World War One: Sinn Féin's Martin McGuinness lays wreath at Flanders battlefield
Sinn Féin's Martin McGuinness has laid a wreath at a World War One battlefield in Belgium.
Northern Ireland's deputy first minister was invited by the Flemish government to Flanders, where the Battle of Messines took place in 1917.
On Thursday, he will visit the Somme in France, where soldiers of the 36th (Ulster) and 16th (Irish) divisions fought together.
Mr McGuinness said his visit was "part of a journey towards reconciliation".
"I hope my visit here is seen as reaching out the hand of friendship to unionists, but also saying to unionists and to everybody else that many of the people who died here were as much part of what we [nationalists] as they were part of what they are," he said.
"If I am to be true to my desire to see peace and reconciliation, then visits like this are enormously important."
Mr McGuinness was accompanied to the Island of Ireland Peace Park at Messines by the party's vice-president Mary Lou MacDonald and its chairman Declan Kearney.
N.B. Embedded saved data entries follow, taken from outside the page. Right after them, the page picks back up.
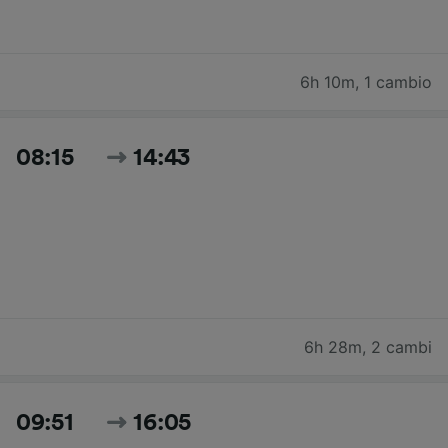
6h 10m
,
1 cambio
08:15
14:43
6h 28m
,
2 cambi
09:51
16:05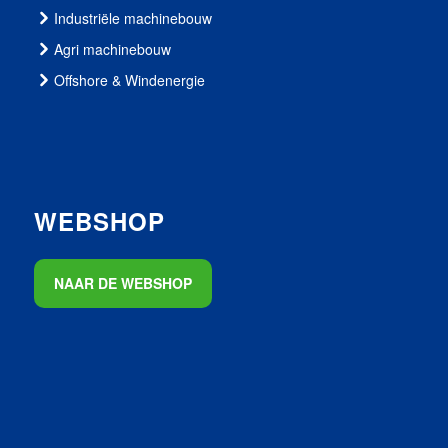
Industriële machinebouw
Agri machinebouw
Offshore & Windenergie
WEBSHOP
NAAR DE WEBSHOP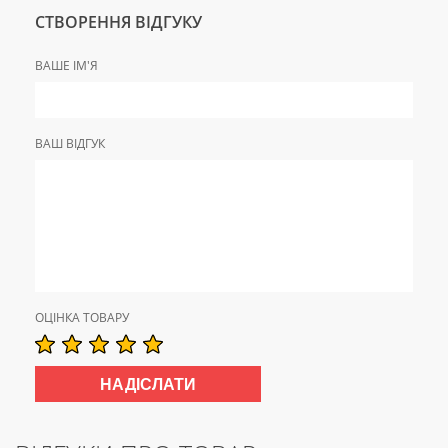
СТВОРЕННЯ ВІДГУКУ
ВАШЕ ІМ'Я
ВАШ ВІДГУК
ОЦІНКА ТОВАРУ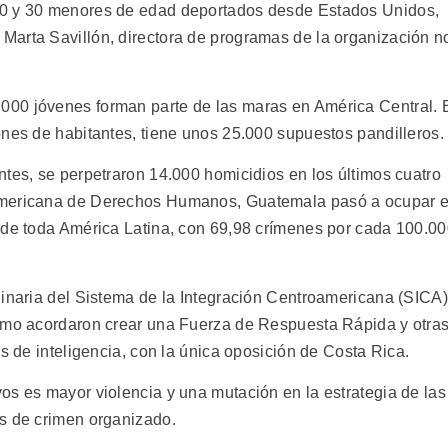
20 y 30 menores de edad deportados desde Estados Unidos,
Marta Savillón, directora de programas de la organización n
00 jóvenes forman parte de las maras en América Central. 
ones de habitantes, tiene unos 25.000 supuestos pandilleros.
ntes, se perpetraron 14.000 homicidios en los últimos cuatro
americana de Derechos Humanos, Guatemala pasó a ocupar e
 de toda América Latina, con 69,98 crímenes por cada 100.0
dinaria del Sistema de la Integración Centroamericana (SICA)
stmo acordaron crear una Fuerza de Respuesta Rápida y otra
os de inteligencia, con la única oposición de Costa Rica.
os es mayor violencia y una mutación en la estrategia de las
s de crimen organizado.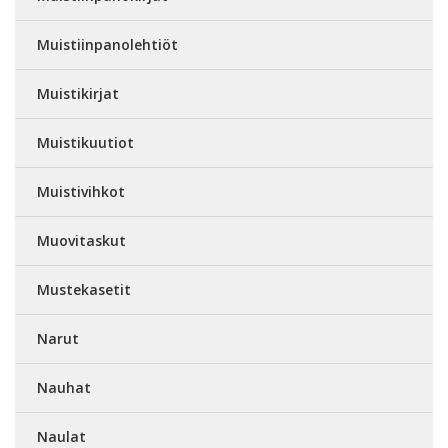
Muistiinpanolehtiöt
Muistikirjat
Muistikuutiot
Muistivihkot
Muovitaskut
Mustekasetit
Narut
Nauhat
Naulat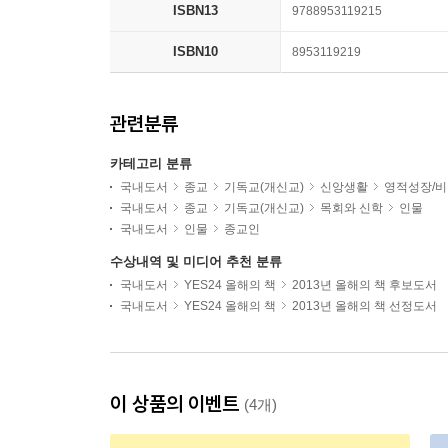
ISBN13
9788953119215
ISBN10
8953119219
관련분류
카테고리 분류
국내도서
종교
기독교(개신교)
신앙생활
영적성장/
국내도서
종교
기독교(개신교)
목회와 신학
인물
국내도서
인물
종교인
수상내역 및 미디어 추천 분류
국내도서
YES24 올해의 책
2013년 올해의 책 후보도서
국내도서
YES24 올해의 책
2013년 올해의 책 선정도서
이 상품의 이벤트
(4개)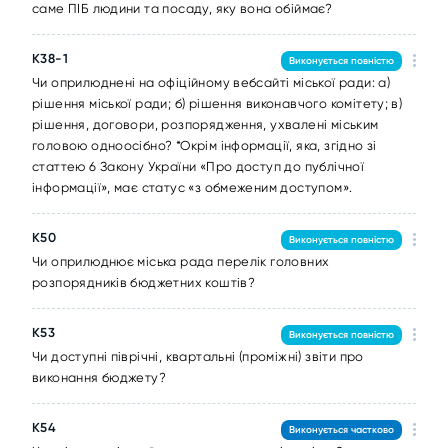
саме ПІБ людини та посаду, яку вона обіймає?
K38-1
Виконується повністю
Чи оприлюднені на офіційному вебсайті міської ради: а)
рішення міської ради; б) рішення виконавчого комітету; в)
рішення, договори, розпорядження, ухвалені міським
головою одноосібно? *Окрім інформації, яка, згідно зі
статтею 6 Закону України «Про доступ до публічної
інформації», має статус «з обмеженим доступом».
K50
Виконується повністю
Чи оприлюднює міська рада перелік головних
розпорядників бюджетних коштів?
K53
Виконується повністю
Чи доступні піврічні, квартальні (проміжні) звіти про
виконання бюджету?
K54
Виконується частково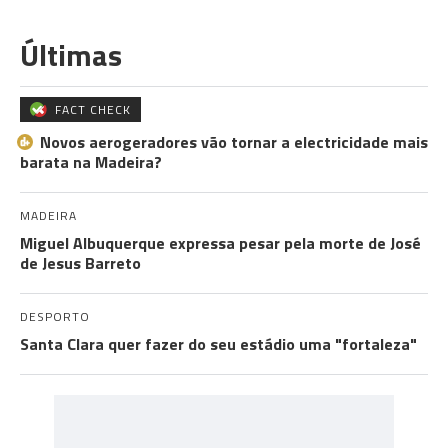
Últimas
FACT CHECK
Novos aerogeradores vão tornar a electricidade mais
barata na Madeira?
MADEIRA
Miguel Albuquerque expressa pesar pela morte de José
de Jesus Barreto
DESPORTO
Santa Clara quer fazer do seu estádio uma "fortaleza"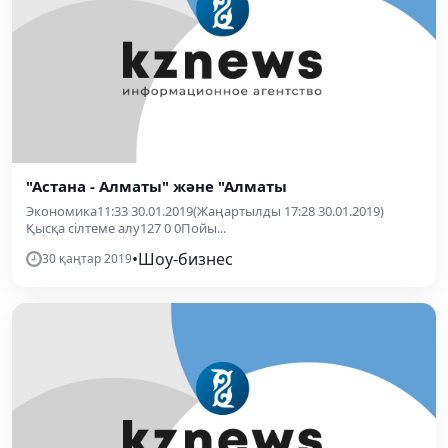
"Астана - Алматы" және "Алматы
Экономика11:33 30.01.2019(Жаңартылды 17:28 30.01.2019)
Қысқа сілтеме алу127 0 0Пойы...
•
Шоу-бизнес
30 қаңтар 2019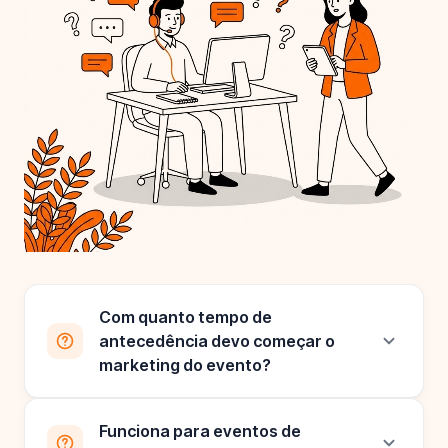
Com quanto tempo de
antecedência devo começar o
marketing do evento?
Funciona para eventos de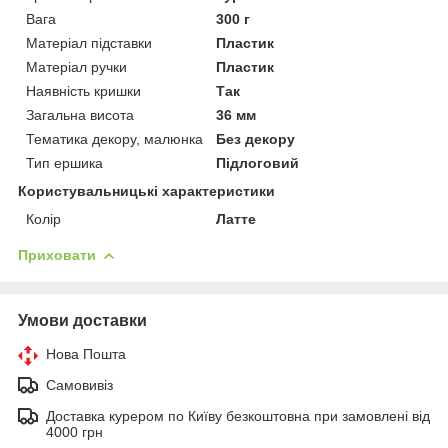
Вага
300 г
Матеріал підставки
Пластик
Матеріал ручки
Пластик
Наявність кришки
Так
Загальна висота
36 мм
Тематика декору, малюнка
Без декору
Тип ершика
Підлоговий
Користувальницькі характеристики
Колір
Латте
Приховати
Умови доставки
Нова Пошта
Самовивіз
Доставка курером по Київу безкоштовна при замовлені від
4000 грн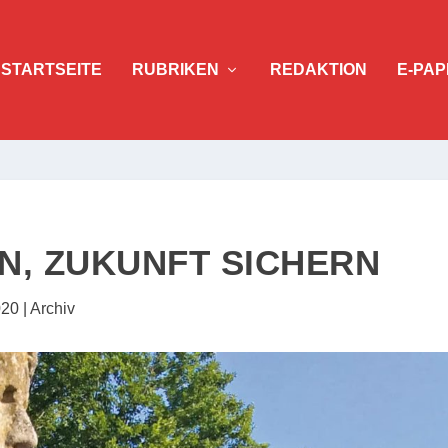
STARTSEITE
RUBRIKEN
REDAKTION
E-PAP
N, ZUKUNFT SICHERN
020
|
Archiv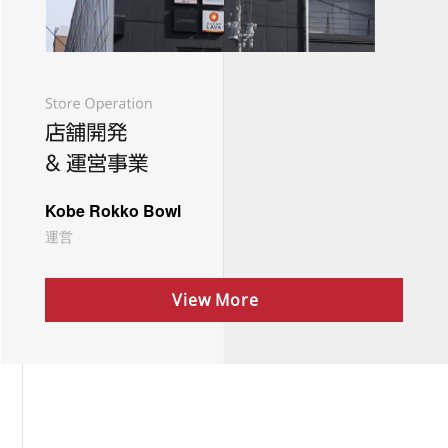
Kobe Rokko Bowl
運営
View More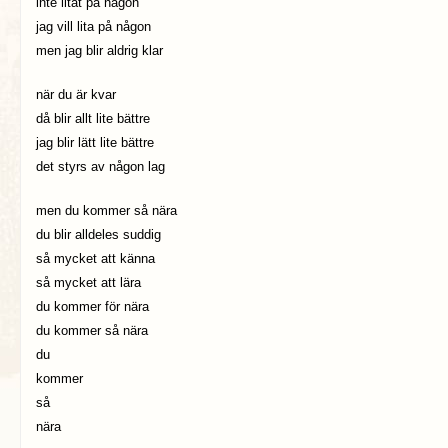
inte litat på någon
jag vill lita på någon
men jag blir aldrig klar
när du är kvar
då blir allt lite bättre
jag blir lätt lite bättre
det styrs av någon lag
men du kommer så nära
du blir alldeles suddig
så mycket att känna
så mycket att lära
du kommer för nära
du kommer så nära
du
kommer
så
nära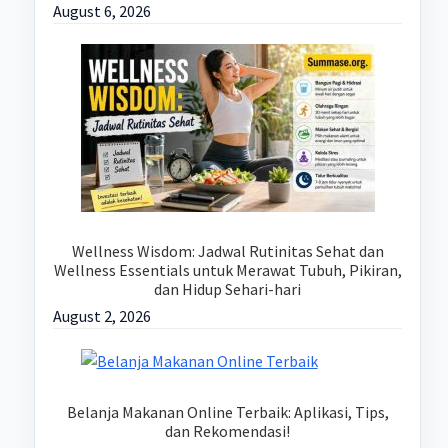
August 6, 2026
Wellness Wisdom: Jadwal Rutinitas Sehat dan
Wellness Essentials untuk Merawat Tubuh, Pikiran,
dan Hidup Sehari-hari
August 2, 2026
Belanja Makanan Online Terbaik: Aplikasi, Tips,
dan Rekomendasi!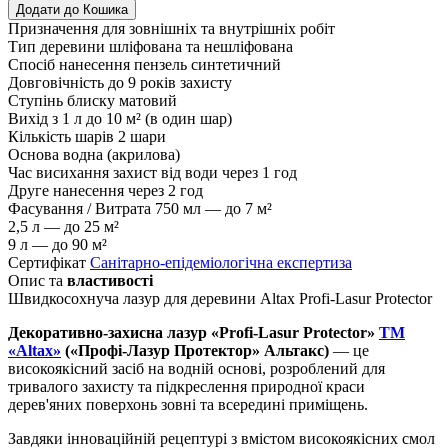
Додати до Кошика
Призначення
для зовнішніх та внутрішніх робіт
Тип деревини
шліфована та нешліфована
Спосіб нанесення
пензель синтетичний
Довговічність
до 9 років захисту
Ступінь блиску
матовий
Вихід з 1 л
до 10 м² (в один шар)
Кількість шарів
2 шари
Основа
водна (акрилова)
Час висихання
захист від води через 1 год
Друге нанесення
через 2 год
Фасування / Витрата
750 мл — до 7 м²
2,5 л — до 25 м²
9 л — до 90 м²
Сертифікат
Санітарно-епідеміологічна експертиза
Опис та
властивості
Швидкосохнуча лазур для деревини Altax Profi-Lasur Protector
Декоративно-захисна лазур «Profi-Lasur Protector»
TM
«Altax»
(«Профі-Лазур Протектор» Альтакс)
— це
високоякісний засіб на водній основі, розроблений для
тривалого захисту та підкреслення природної краси
дерев'яних поверхонь зовні та всередині приміщень.
Завдяки інноваційній рецептурі з вмістом високоякісних смол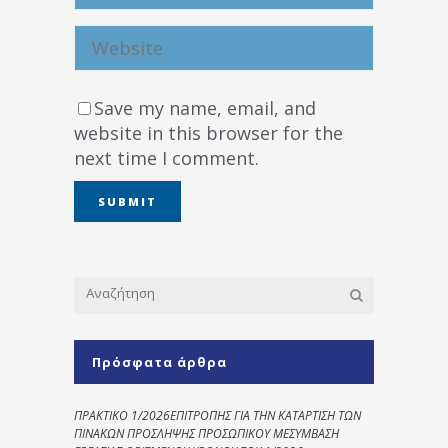
Save my name, email, and
website in this browser for the
next time I comment.
Πρόσφατα άρθρα
ΠΡΑΚΤΙΚΟ 1/2026ΕΠΙΤΡΟΠΗΣ ΓΙΑ ΤΗΝ ΚΑΤΑΡΤΙΣΗ ΤΩΝ
ΠΙΝΑΚΩΝ ΠΡΟΣΛΗΨΗΣ ΠΡΟΣΩΠΙΚΟΥ ΜΕΣΥΜΒΑΣΗ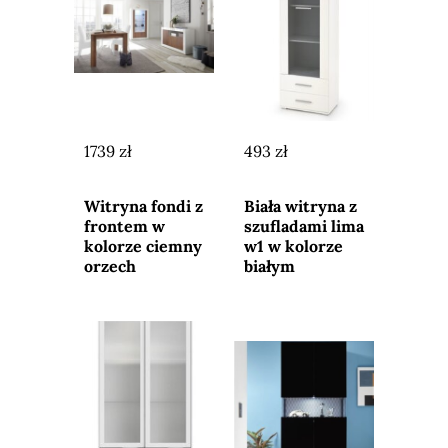
1739 zł
493 zł
Przejdź do
Przejdź do
sklepu
sklepu
Witryna fondi z
Biała witryna z
frontem w
szufladami lima
kolorze ciemny
w1 w kolorze
orzech
białym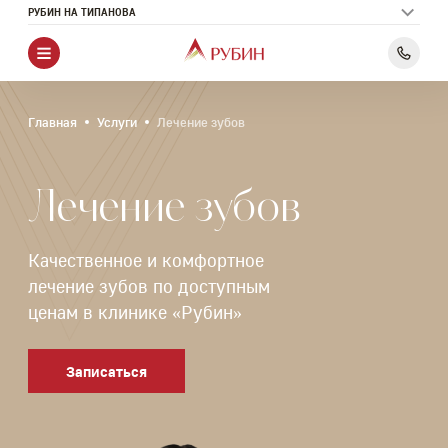
РУБИН НА ТИПАНОВА
Главная
Услуги
Лечение зубов
Лечение зубов
Качественное и комфортное
лечение зубов по доступным
ценам в клинике «Рубин»
Записаться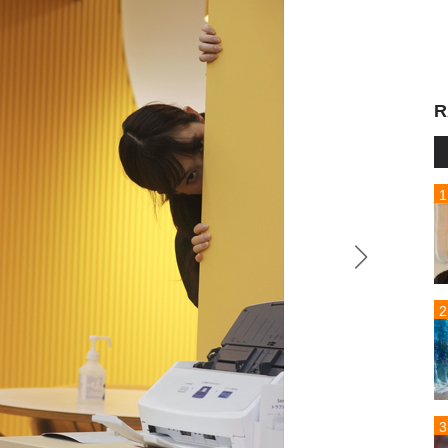
R
ファー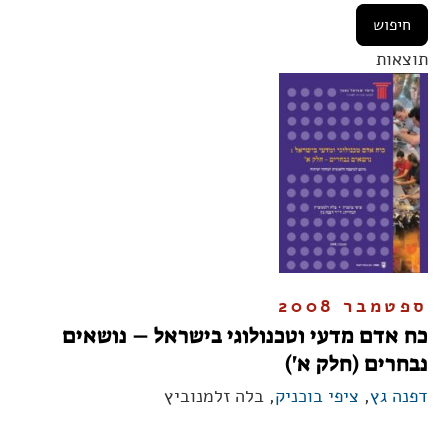
תוצאות
ספטמבר 2008
כח אדם מדעי וטכנולוגי בישראל – נושאים
נבחרים (חלק א')
דפנה גץ
,
ציפי בוכניק
, בלה זלמנוביץ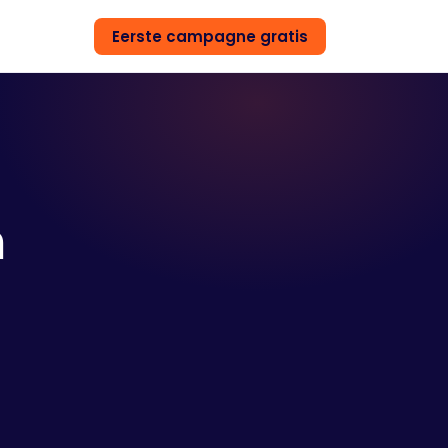
Eerste campagne gratis
n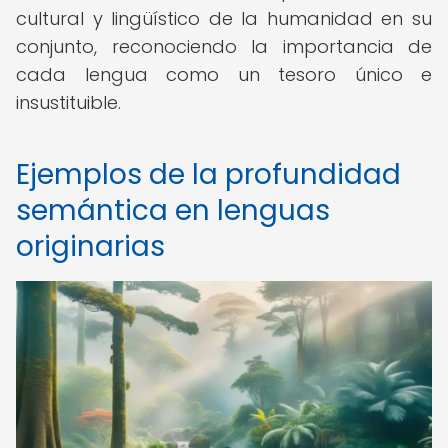
cultural y lingüístico de la humanidad en su
conjunto, reconociendo la importancia de
cada lengua como un tesoro único e
insustituible.
Ejemplos de la profundidad
semántica en lenguas
originarias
The Battle of the Somme began on 1 July 1916 and did not end until 18 November that year.
More than 3,500 soldiers from the 36th (Ulster) and 16th (Irish) divisions were killed and thousands more were injured.
The official centenary commemorations next month will be attended by First Minister Arlene Foster.
The Battle of Messines started on 7 June 1917, and more than 40,000 men lost their lives in the fighting.